Exercises:
A. Please reproduce a passage from the Alice Hohlmayer profile word for word. Begin at the words "Following a tryout" and stop after "29 pitching appearances.".
B. Carry the Alice Hohlmayer profile forward, picking up right after its final sentence.

Excerpt:
Segment Open

- First base / Pitcher
- Born: January 19, 1925 Springfield, Ohio, U.S.
- Died: March 25, 2017 (aged 92) Bonita, California, U.S.
- Batted: LeftThrew: Left

Teams
- Kenosha Comets (1946–1948); Muskegon Lassies (1949); Kalamazoo Lassies (1950); Peoria Redwings (1950–1951);

Career highlights and awards
- Pitched 42 consecutive scoreless innings (1950); Two postseason appearances (1948–1949); Women in Baseball – AAGPBL Permanent Display at the Baseball Hall of Fame and Museum (since 1988);

= Alice Hohlmayer =

Alice Hohlmayer (later Naughton; January 19, 1925 – March 25, 2017) was an American first sacker and pitcher who played from through in the All-American Girls Professional Baseball League (AAGPBL). Listed at 5' 6" (1.68 m), 160 lb. (73 k), she batted and threw left-handed.

Born in Springfield, Ohio, Alice Hohlmayer was the daughter of Carl Hohlmayer, a milkman and laundromat owner, and Marguerite (née Waggaman) Hohlmayer, a housewife. Alice played softball at age five with her brothers and later served as a batgirl and player for the Finke and Herne club, which toured across Ohio, being selected at first base for the All-Star team in the 1937 State's Tournament. Nicknamed ״Lefty״ from school days, she also played basketball, field hockey, tennis and volleyball.

Hohlmayer graduated from Springfield High School in 1942. The next year she entered Ohio State University, where she had a chance to show her athletic talent. Then, she was discovered by an AAGPBL sport in 1945 while playing during a tournament in Cleveland, and later was contacted by the league's president Max Carey.

Following a tryout at Pascagoula, Mississippi, Hohlmayer entered the league in 1946 with the Kenosha Comets, playing for them three years. She opened at first base, then gradually started to pitch until becoming a full-time pitcher, showing good batting skills and a hard throwing arm. The versatile Hohlmayer hurled 42 consecutive scoreless innings in 1950, and also made 21 putouts at first base in a regular game. Her most productive season came in 1951, when she posted a 15–11 record with a 2.02 earned run average and 209 innings of work in 29 pitching appearances.

In a six-year career, Hohlmayer was a .203 hitter and posted a pitching record of 33–32 with a 2.58 ERA. In seven postseason games, she hit .136 (3-for-22) and had a 1.29 ERA in seven innings without a decision.

Segment Closed

Entries shown:
Segment Open

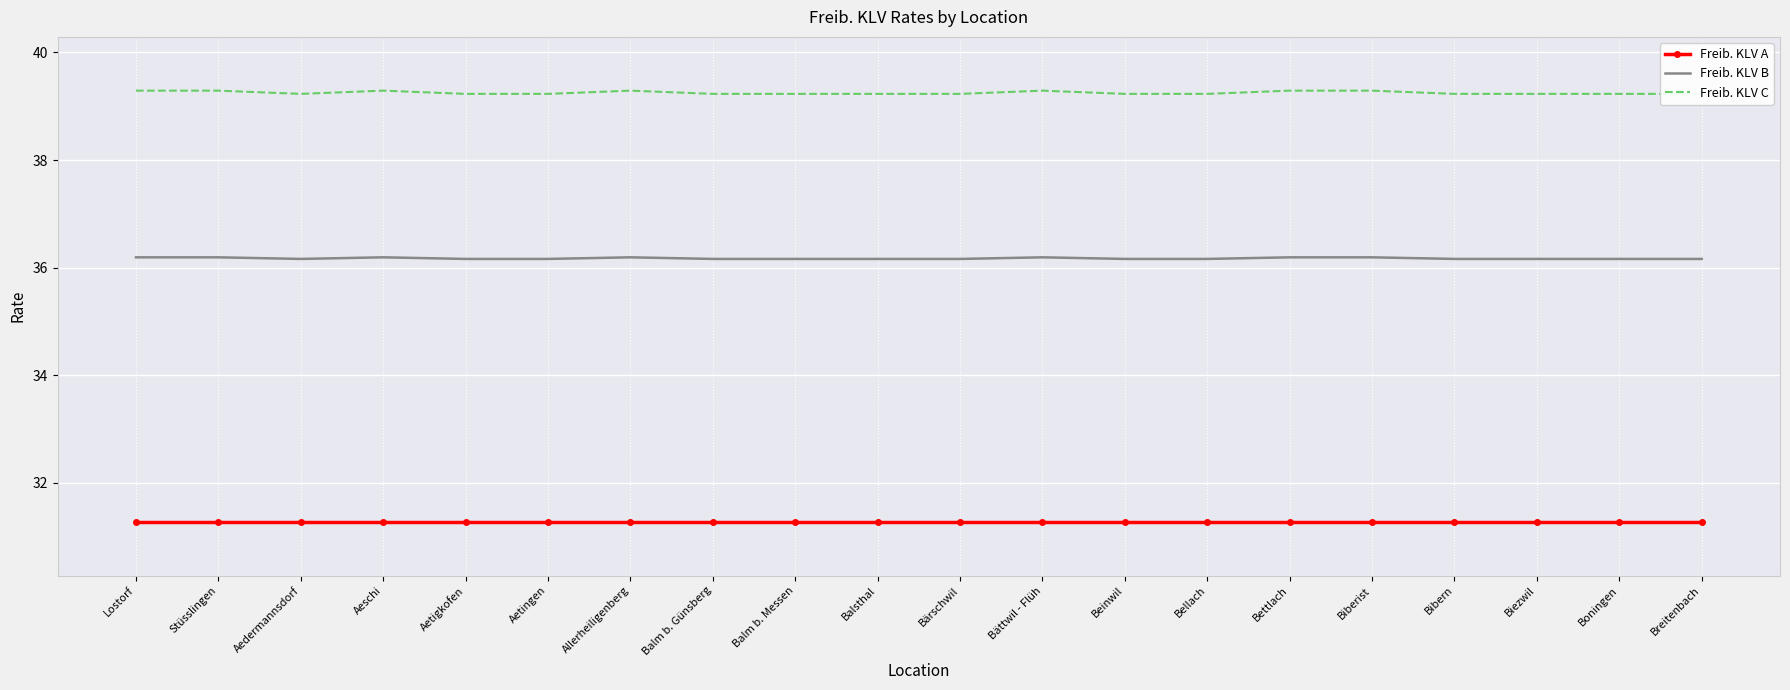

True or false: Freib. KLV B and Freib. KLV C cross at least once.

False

Segment Closed
Segment Open

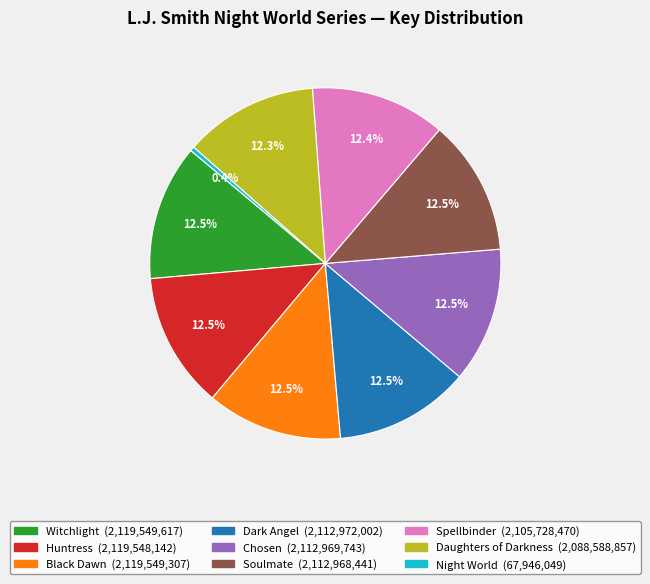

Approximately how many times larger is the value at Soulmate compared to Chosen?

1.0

Segment Closed

Responses for each task:
A.
Following a tryout at Pascagoula, Mississippi, Hohlmayer entered the league in 1946 with the Kenosha Comets, playing for them three years. She opened at first base, then gradually started to pitch until becoming a full-time pitcher, showing good batting skills and a hard throwing arm. The versatile Hohlmayer hurled 42 consecutive scoreless innings in 1950, and also made 21 putouts at first base in a regular game. Her most productive season came in 1951, when she posted a 15–11 record with a 2.02 earned run average and 209 innings of work in 29 pitching appearances.

B.
Hohlmayer continued studying while playing baseball, graduating in 1949 from Ohio State with bachelor's degrees in physical education and health. After the 1951 season she returned home to help save the family laundromat business. Later she married William McNaughton and moved to Fairfield, California. When widowed in 1960, she brought up her two children, Michele and Sean. After retiring in 1979, she managed a softball team for five years before moving to San Diego, California.

In 1988, Alice became part of Women in Baseball, a permanent display based at the Baseball Hall of Fame and Museum in Cooperstown, New York, which was unveiled to honor the entire All-American Girls Professional Baseball League. Afterwards, she was nominated and inducted into the Women's Hall of Fame in 2005 for the title of Spirit Of The Women's Hall Of Fame. The annual Women's Hall of Fame induction is co-hosted by Women's Museum of California (located in San Diego), Commission on the Status of Women, UC San Diego Women's Center, and San Diego State Women's Studies.

Alice Hohlmayer McNaughton was a longtime resident of Bonita, California, where she died in 2017 at the age of 92.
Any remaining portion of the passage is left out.